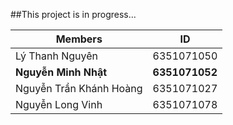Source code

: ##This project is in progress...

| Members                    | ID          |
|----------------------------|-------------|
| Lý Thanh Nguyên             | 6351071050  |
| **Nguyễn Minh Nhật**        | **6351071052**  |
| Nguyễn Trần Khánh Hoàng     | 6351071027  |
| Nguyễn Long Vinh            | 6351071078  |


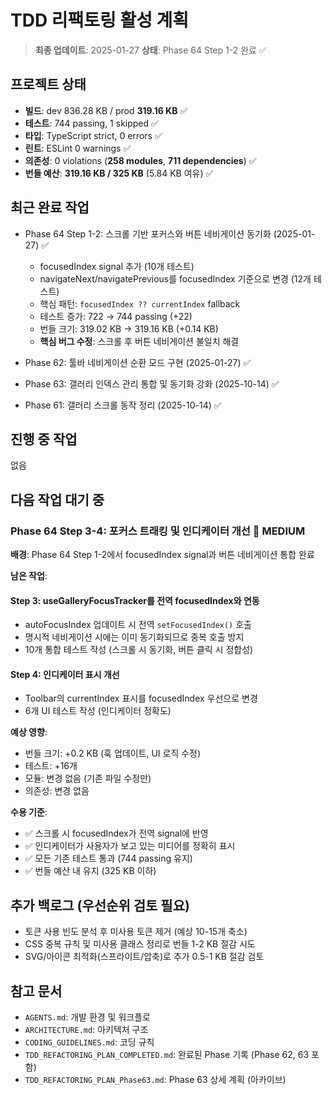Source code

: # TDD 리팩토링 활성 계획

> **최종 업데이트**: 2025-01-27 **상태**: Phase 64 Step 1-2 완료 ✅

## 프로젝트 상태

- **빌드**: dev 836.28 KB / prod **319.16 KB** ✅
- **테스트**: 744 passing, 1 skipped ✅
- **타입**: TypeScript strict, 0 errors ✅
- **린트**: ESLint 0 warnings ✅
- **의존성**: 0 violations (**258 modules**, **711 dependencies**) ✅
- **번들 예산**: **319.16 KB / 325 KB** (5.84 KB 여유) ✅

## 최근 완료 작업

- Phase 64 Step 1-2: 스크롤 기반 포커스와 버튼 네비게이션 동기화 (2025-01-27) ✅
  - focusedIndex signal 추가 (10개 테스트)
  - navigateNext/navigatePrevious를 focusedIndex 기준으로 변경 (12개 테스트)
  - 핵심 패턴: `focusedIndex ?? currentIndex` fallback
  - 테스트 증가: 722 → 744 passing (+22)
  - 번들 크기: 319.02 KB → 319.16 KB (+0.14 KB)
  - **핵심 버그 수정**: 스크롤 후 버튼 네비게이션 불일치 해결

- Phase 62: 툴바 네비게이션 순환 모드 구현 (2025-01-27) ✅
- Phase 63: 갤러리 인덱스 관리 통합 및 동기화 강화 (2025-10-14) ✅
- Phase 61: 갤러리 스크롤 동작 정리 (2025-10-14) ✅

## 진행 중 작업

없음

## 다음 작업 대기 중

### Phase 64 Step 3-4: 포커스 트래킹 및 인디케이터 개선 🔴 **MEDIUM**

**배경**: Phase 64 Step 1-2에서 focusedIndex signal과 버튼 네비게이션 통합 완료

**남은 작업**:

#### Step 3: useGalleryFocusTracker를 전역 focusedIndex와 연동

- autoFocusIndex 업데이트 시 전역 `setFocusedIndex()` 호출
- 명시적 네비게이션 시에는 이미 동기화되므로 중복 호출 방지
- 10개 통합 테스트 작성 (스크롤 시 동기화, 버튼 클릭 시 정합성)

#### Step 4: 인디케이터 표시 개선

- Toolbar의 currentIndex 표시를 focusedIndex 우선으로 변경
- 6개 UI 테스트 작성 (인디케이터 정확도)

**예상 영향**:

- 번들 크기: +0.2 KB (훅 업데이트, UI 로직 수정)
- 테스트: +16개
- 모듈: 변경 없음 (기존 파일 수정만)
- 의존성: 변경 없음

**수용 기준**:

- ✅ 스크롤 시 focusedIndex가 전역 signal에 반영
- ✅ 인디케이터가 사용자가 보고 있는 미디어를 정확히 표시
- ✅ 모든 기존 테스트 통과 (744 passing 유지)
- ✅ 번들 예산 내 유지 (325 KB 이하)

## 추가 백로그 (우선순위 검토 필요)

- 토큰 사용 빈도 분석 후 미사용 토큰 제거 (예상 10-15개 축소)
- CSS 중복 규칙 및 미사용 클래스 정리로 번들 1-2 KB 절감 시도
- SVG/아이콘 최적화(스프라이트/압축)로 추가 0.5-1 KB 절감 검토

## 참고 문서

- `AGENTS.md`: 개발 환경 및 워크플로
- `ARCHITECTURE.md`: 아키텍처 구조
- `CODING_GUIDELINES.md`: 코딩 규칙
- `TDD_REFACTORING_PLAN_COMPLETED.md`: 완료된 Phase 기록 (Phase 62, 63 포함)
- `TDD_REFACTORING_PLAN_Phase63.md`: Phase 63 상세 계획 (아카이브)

^^^^

▶ **Task instructions**
The whole listing above, minus its pictures, is what you should write out word for word.

▶ **Solution to this task**
Source code

: ##This project is in progress...

| Members                    | ID          |
|----------------------------|-------------|
| Lý Thanh Nguyên             | 6351071050  |
| **Nguyễn Minh Nhật**        | **6351071052**  |
| Nguyễn Trần Khánh Hoàng     | 6351071027  |
| Nguyễn Long Vinh            | 6351071078  |


Source code

: # TDD 리팩토링 활성 계획

> **최종 업데이트**: 2025-01-27 **상태**: Phase 64 Step 1-2 완료 ✅

## 프로젝트 상태

- **빌드**: dev 836.28 KB / prod **319.16 KB** ✅
- **테스트**: 744 passing, 1 skipped ✅
- **타입**: TypeScript strict, 0 errors ✅
- **린트**: ESLint 0 warnings ✅
- **의존성**: 0 violations (**258 modules**, **711 dependencies**) ✅
- **번들 예산**: **319.16 KB / 325 KB** (5.84 KB 여유) ✅

## 최근 완료 작업

- Phase 64 Step 1-2: 스크롤 기반 포커스와 버튼 네비게이션 동기화 (2025-01-27) ✅
  - focusedIndex signal 추가 (10개 테스트)
  - navigateNext/navigatePrevious를 focusedIndex 기준으로 변경 (12개 테스트)
  - 핵심 패턴: `focusedIndex ?? currentIndex` fallback
  - 테스트 증가: 722 → 744 passing (+22)
  - 번들 크기: 319.02 KB → 319.16 KB (+0.14 KB)
  - **핵심 버그 수정**: 스크롤 후 버튼 네비게이션 불일치 해결

- Phase 62: 툴바 네비게이션 순환 모드 구현 (2025-01-27) ✅
- Phase 63: 갤러리 인덱스 관리 통합 및 동기화 강화 (2025-10-14) ✅
- Phase 61: 갤러리 스크롤 동작 정리 (2025-10-14) ✅

## 진행 중 작업

없음

## 다음 작업 대기 중

### Phase 64 Step 3-4: 포커스 트래킹 및 인디케이터 개선 🔴 **MEDIUM**

**배경**: Phase 64 Step 1-2에서 focusedIndex signal과 버튼 네비게이션 통합 완료

**남은 작업**:

#### Step 3: useGalleryFocusTracker를 전역 focusedIndex와 연동

- autoFocusIndex 업데이트 시 전역 `setFocusedIndex()` 호출
- 명시적 네비게이션 시에는 이미 동기화되므로 중복 호출 방지
- 10개 통합 테스트 작성 (스크롤 시 동기화, 버튼 클릭 시 정합성)

#### Step 4: 인디케이터 표시 개선

- Toolbar의 currentIndex 표시를 focusedIndex 우선으로 변경
- 6개 UI 테스트 작성 (인디케이터 정확도)

**예상 영향**:

- 번들 크기: +0.2 KB (훅 업데이트, UI 로직 수정)
- 테스트: +16개
- 모듈: 변경 없음 (기존 파일 수정만)
- 의존성: 변경 없음

**수용 기준**:

- ✅ 스크롤 시 focusedIndex가 전역 signal에 반영
- ✅ 인디케이터가 사용자가 보고 있는 미디어를 정확히 표시
- ✅ 모든 기존 테스트 통과 (744 passing 유지)
- ✅ 번들 예산 내 유지 (325 KB 이하)

## 추가 백로그 (우선순위 검토 필요)

- 토큰 사용 빈도 분석 후 미사용 토큰 제거 (예상 10-15개 축소)
- CSS 중복 규칙 및 미사용 클래스 정리로 번들 1-2 KB 절감 시도
- SVG/아이콘 최적화(스프라이트/압축)로 추가 0.5-1 KB 절감 검토

## 참고 문서

- `AGENTS.md`: 개발 환경 및 워크플로
- `ARCHITECTURE.md`: 아키텍처 구조
- `CODING_GUIDELINES.md`: 코딩 규칙
- `TDD_REFACTORING_PLAN_COMPLETED.md`: 완료된 Phase 기록 (Phase 62, 63 포함)
- `TDD_REFACTORING_PLAN_Phase63.md`: Phase 63 상세 계획 (아카이브)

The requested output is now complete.